--- THE DATA ---
□ □ □ □
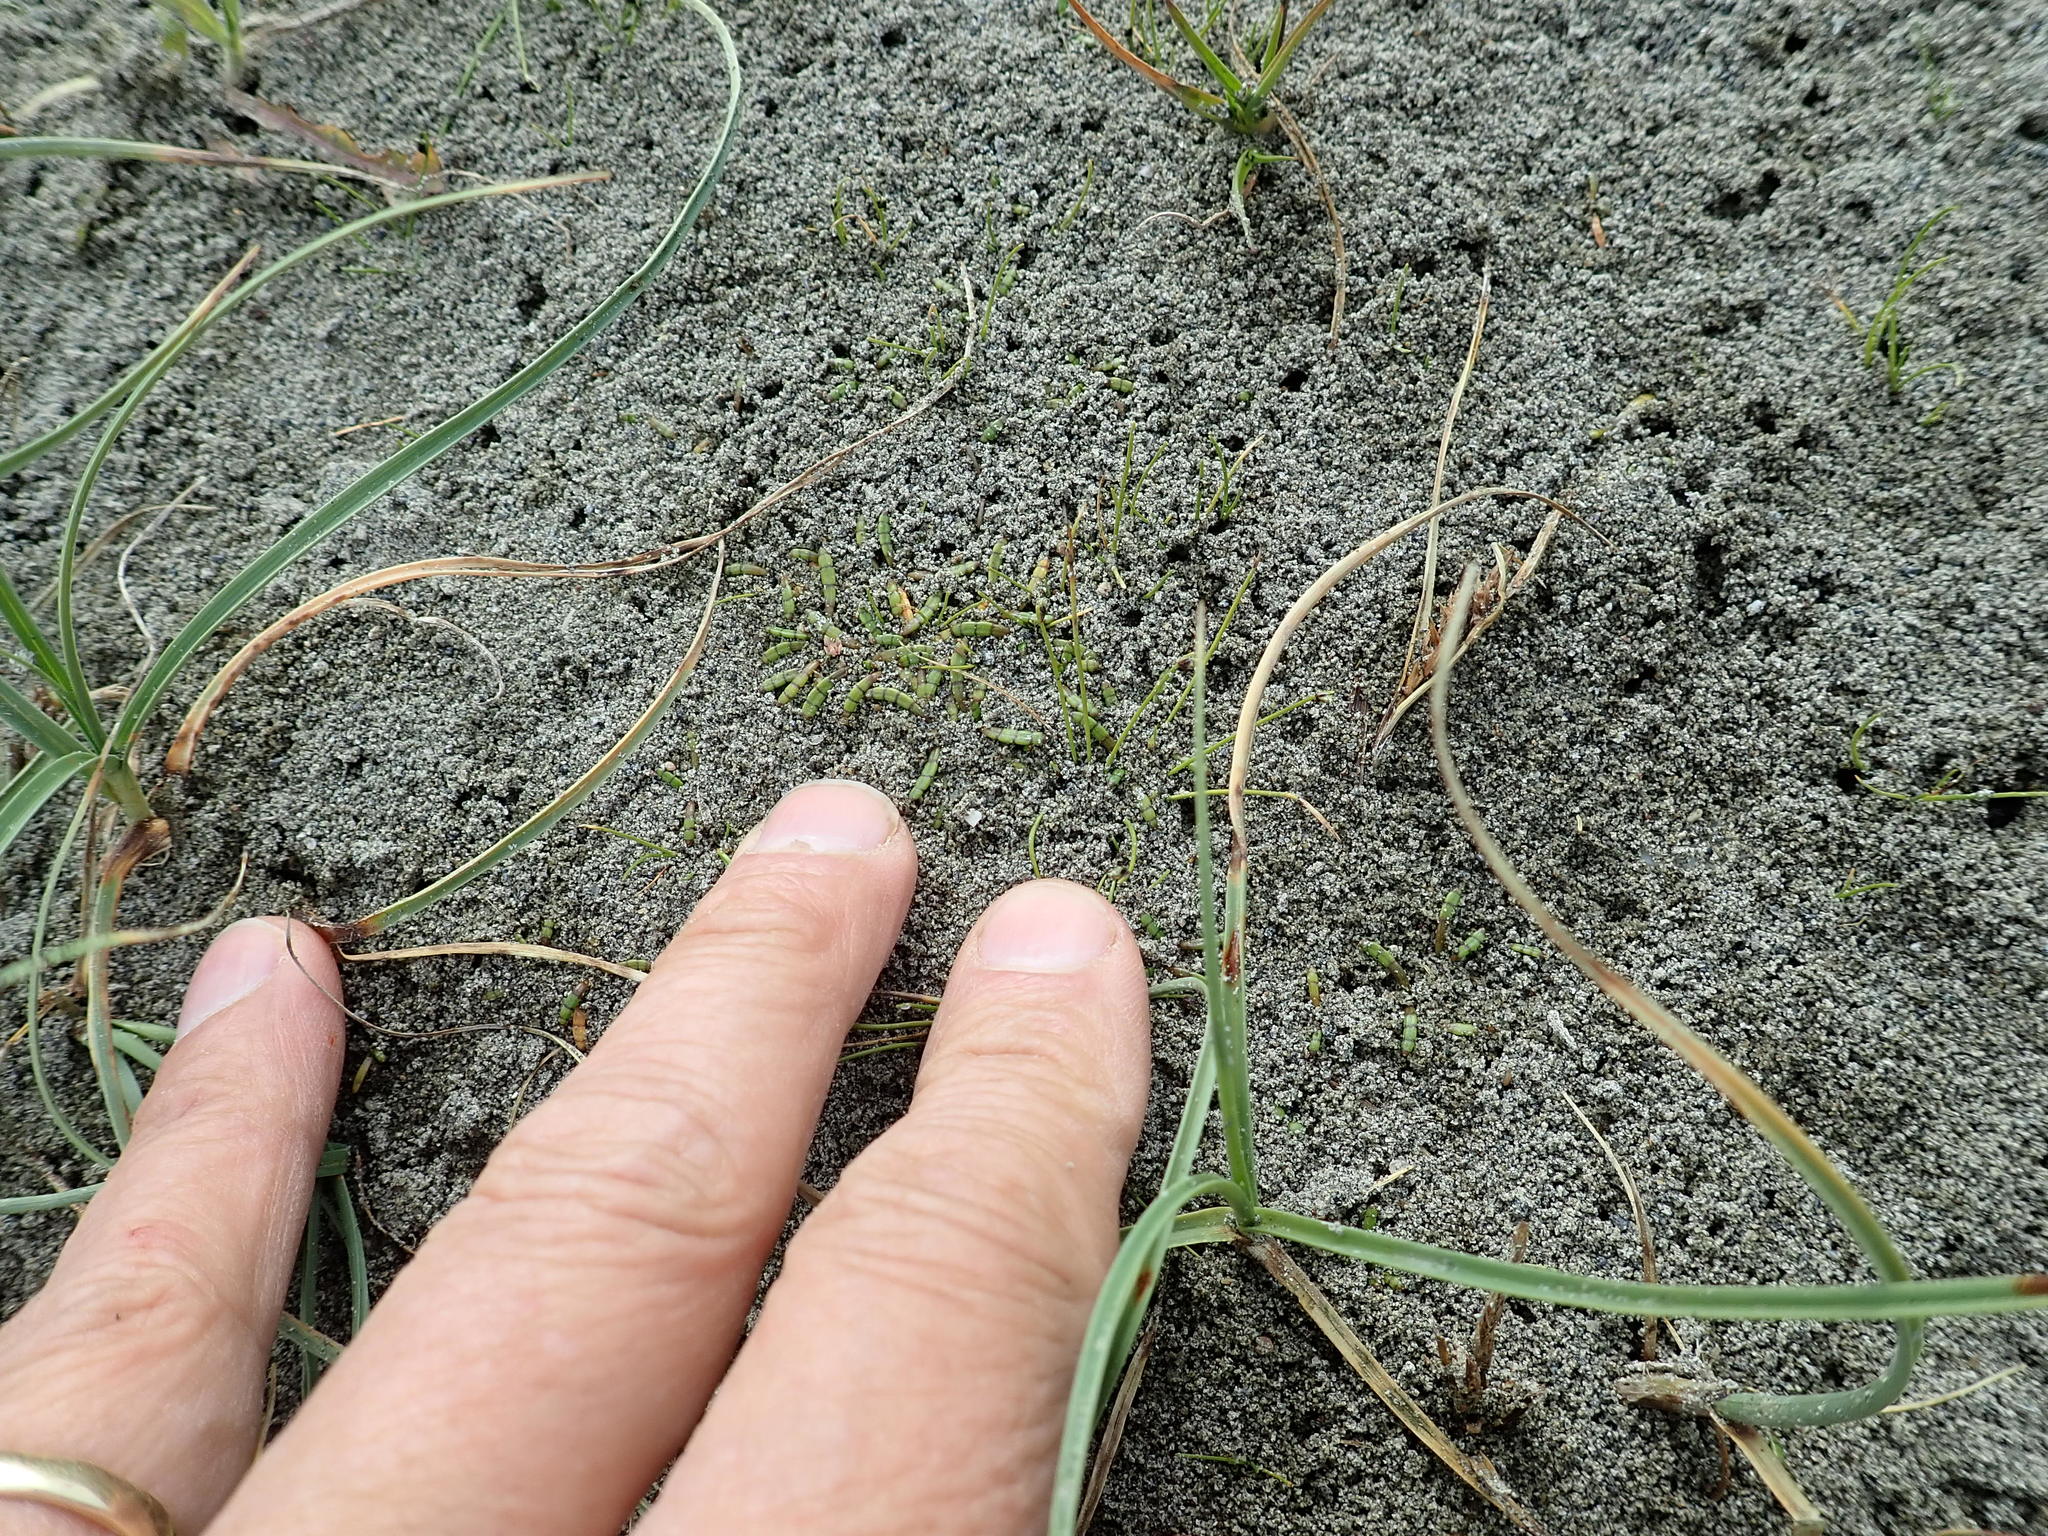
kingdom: Plantae
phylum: Tracheophyta
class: Magnoliopsida
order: Apiales
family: Apiaceae
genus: Lilaeopsis
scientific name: Lilaeopsis novae-zelandiae
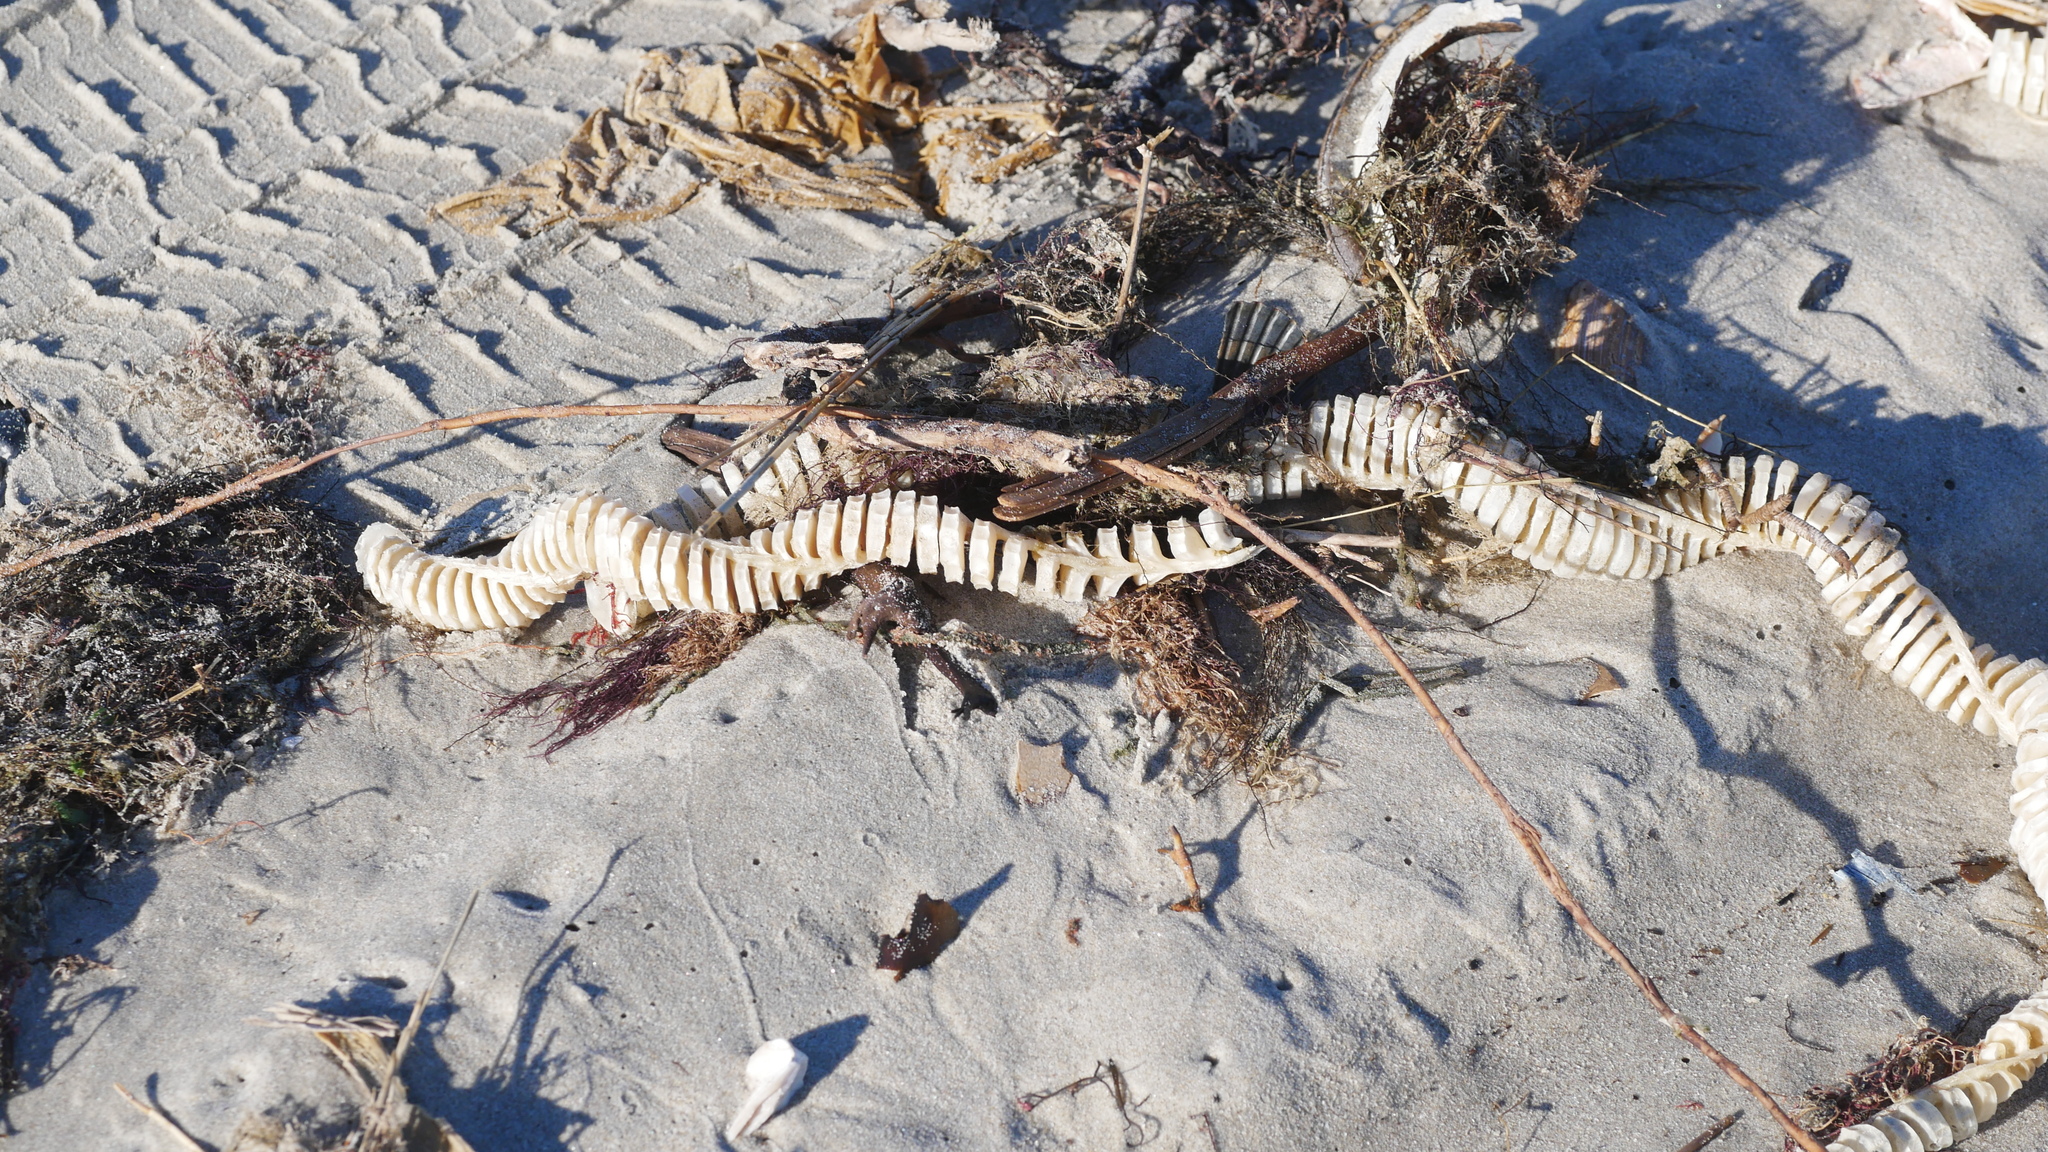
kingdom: Animalia
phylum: Mollusca
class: Gastropoda
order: Neogastropoda
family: Busyconidae
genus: Busycon
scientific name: Busycon carica
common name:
□ □ □ □
Turn each line of the data above into an item of a single numbered list, skipping any blank lines. Leave the pictures out.

--- EXERCISE RESULT ---
1. kingdom: Plantae
2. phylum: Tracheophyta
3. class: Magnoliopsida
4. order: Apiales
5. family: Apiaceae
6. genus: Lilaeopsis
7. scientific name: Lilaeopsis novae-zelandiae
8. kingdom: Animalia
9. phylum: Mollusca
10. class: Gastropoda
11. order: Neogastropoda
12. family: Busyconidae
13. genus: Busycon
14. scientific name: Busycon carica
15. common name:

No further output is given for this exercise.